Your instructions ::
Translate this sentence from the cardiac cycle notes below into Spanish: "Lowered ventricular pressure causes backflow of blood and closing of SL valves."

Electrocardiogram: Wave names/cause, description

Answer 13

• P wave = atrial depolarization
  
  • blip
• QRS complex = rapid ventricular depolarization
  
  • spike
  • disguises atrial repolarization
• T wave = ventricular repolarization
  
  • bump

Question 14

Cardiac Cycle: 3 Major steps and corresponding feedback per step

Answer 14

• Atrial Systole (systole = period of contraction)
  
  • SA node depolarizes
  • Atria depolarize
  • Blood moves through AV valves
  • Coincides w/ ventricular diastole
  • End-diastolic volume (EDV) in ventricles
    
    • EDV - preferably high pressure
  • P wave and part of QRS
• Ventricular systole
  
  • Ventricles depolarize
  • Pressure forces AV valves shut
  • Isovolumetric contraction (AV and SL valves closed, fibers contracting but not shortening)
  • SL valves open = ventricular ejection
  • End-systolic volume (ESV) - volume in vents. at end of systole
    
    • ESV - preferably low pressure
  • Stroke volume = EDV - ESV
• Relaxation period
  
  • Ventricular diastole (diastole - period of relaxation)
  • Lowered ventricular pressure causes backflow of blood and closing of SL valves
  • All four valves closed briefly - isovolumetric relaxation
  • Atrial pressure > Vent pressure = AV valves open (Ventricular filling)

Available data ::
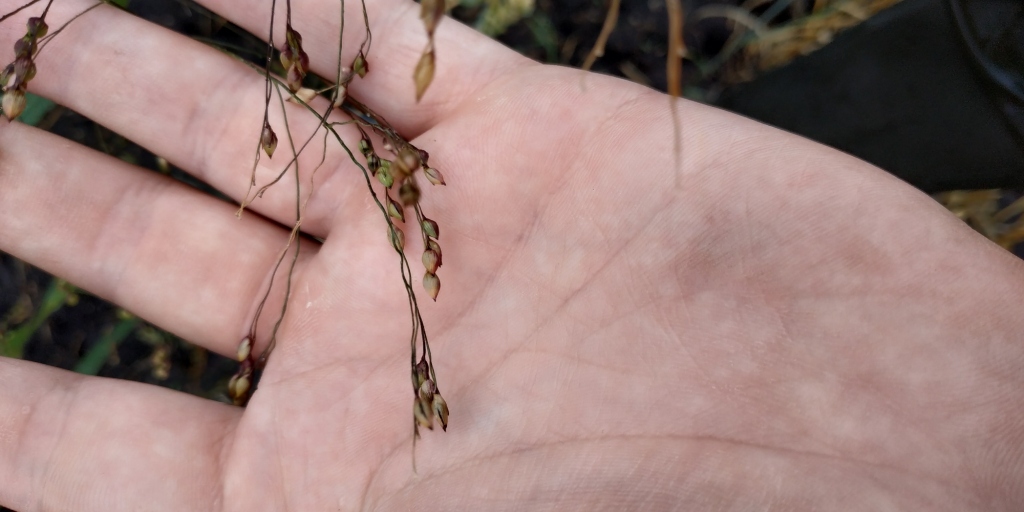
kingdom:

Output below ::
La presión ventricular reducida provoca el reflujo de sangre y el cierre de las válvulas SL.